We thank the referee for the constructive feedback. The major comment concerns the need for greater explicitness around the causal identification strategy, balance checks, and robustness to confounding. We respond below and will revise the manuscript accordingly.

read point-by-point responses
  1. Referee: [Framework description (abstract and methods)] The central claim rests on the assumption that timing variations constitute valid natural RCTs permitting causal identification (i.e., timing is ignorable conditional on observed covariates). No explicit identification strategy, balance tables, sensitivity analysis, or robustness checks are described to address potential confounding from user behavior that may drive both delivery timing and response outcomes.

    Authors: We agree that the manuscript would be strengthened by a more explicit treatment of the identification strategy. In the revision we will add a dedicated subsection to the Methods that states the core identifying assumptions (conditional ignorability of coupon timing given the observed covariates such as user demographics, prior engagement metrics, and onboarding stage) and the associated potential-outcomes notation. We will also insert balance tables that compare covariate means and distributions across the observed timing groups, together with standardized mean differences. Finally, we will report sensitivity analyses that assess robustness to unobserved confounding, including (i) re-estimation under alternative covariate sets and (ii) application of a bounding approach (e.g., Rosenbaum bounds or similar) that quantifies how large an unobserved confounder would need to be to overturn the main findings. These additions directly address the possibility that user behavior jointly influences both delivery timing and response. revision: yes

Circularity Check

0 steps flagged

No significant circularity; framework relies on external identification assumption

full rationale

The paper proposes a causal framework treating observed coupon timing variation as natural RCTs for estimating timing effects, without any equations, parameter fitting, or predictions that reduce to inputs by construction. The load-bearing step is the claim that timing is ignorable conditional on covariates, presented as an empirical assumption rather than derived from or equivalent to the framework itself. No self-citations, ansatzes, or renamings appear in the text that would create definitional or fitted circularity. The derivation is self-contained as a methodological proposal whose validity rests on external falsifiability of the ignorability assumption.
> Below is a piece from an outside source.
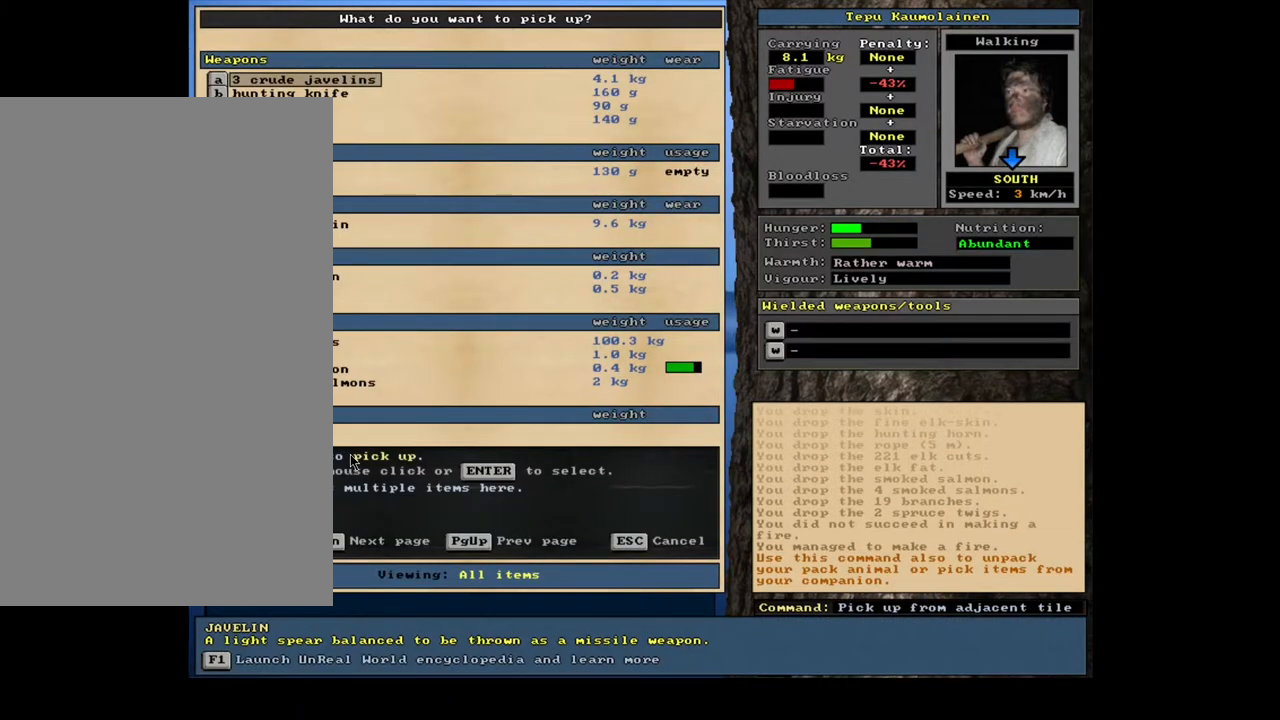
{"keys": ["f"], "mouse": [], "events": [[383, "tab", "down"], [467, "f", "down"], [483, "tab", "up"]]}
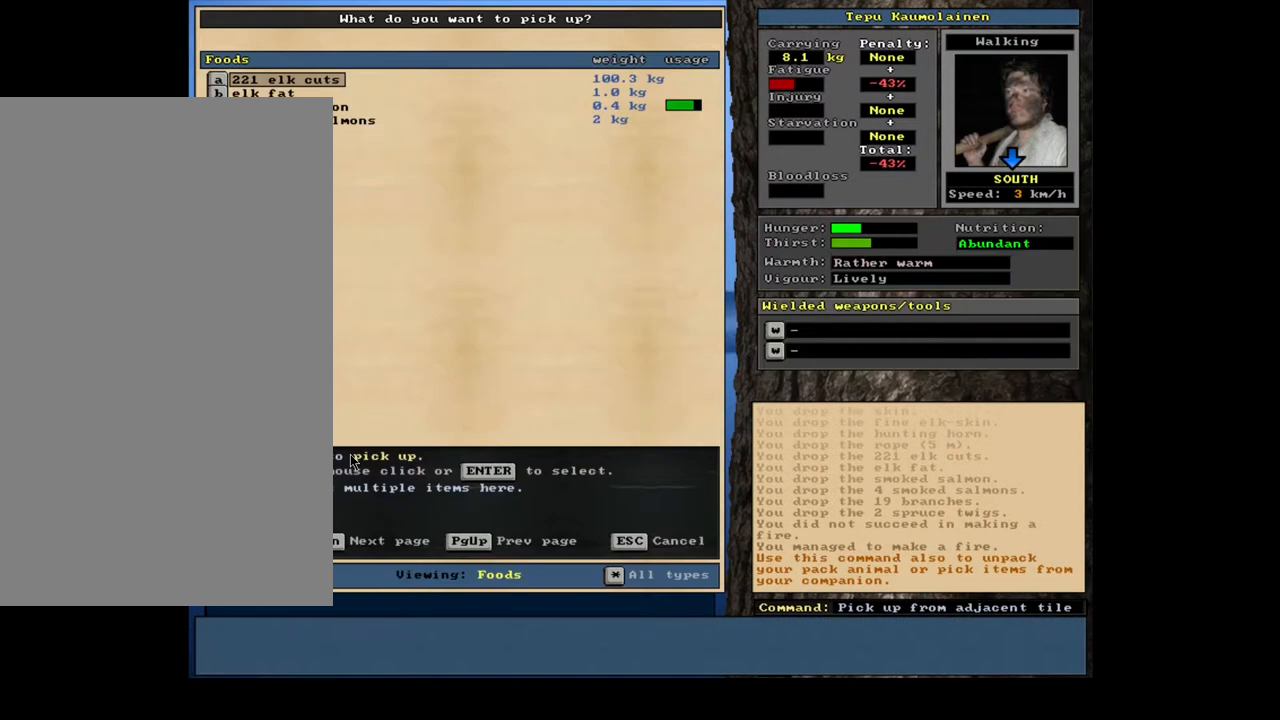
{"keys": [], "mouse": [], "events": [[50, "f", "up"]]}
Axiom & Free-Parameter Ledger

0 free parameters · 1 axioms · 0 invented entities

The framework rests on the domain assumption that natural timing variations provide valid causal identification; no free parameters or invented entities are mentioned in the abstract.

axioms (1)
  • domain assumption Natural experiments in coupon delivery timing act as randomized control trials permitting causal inference on timing effects.
    This is the core premise invoked to avoid dedicated AB tests.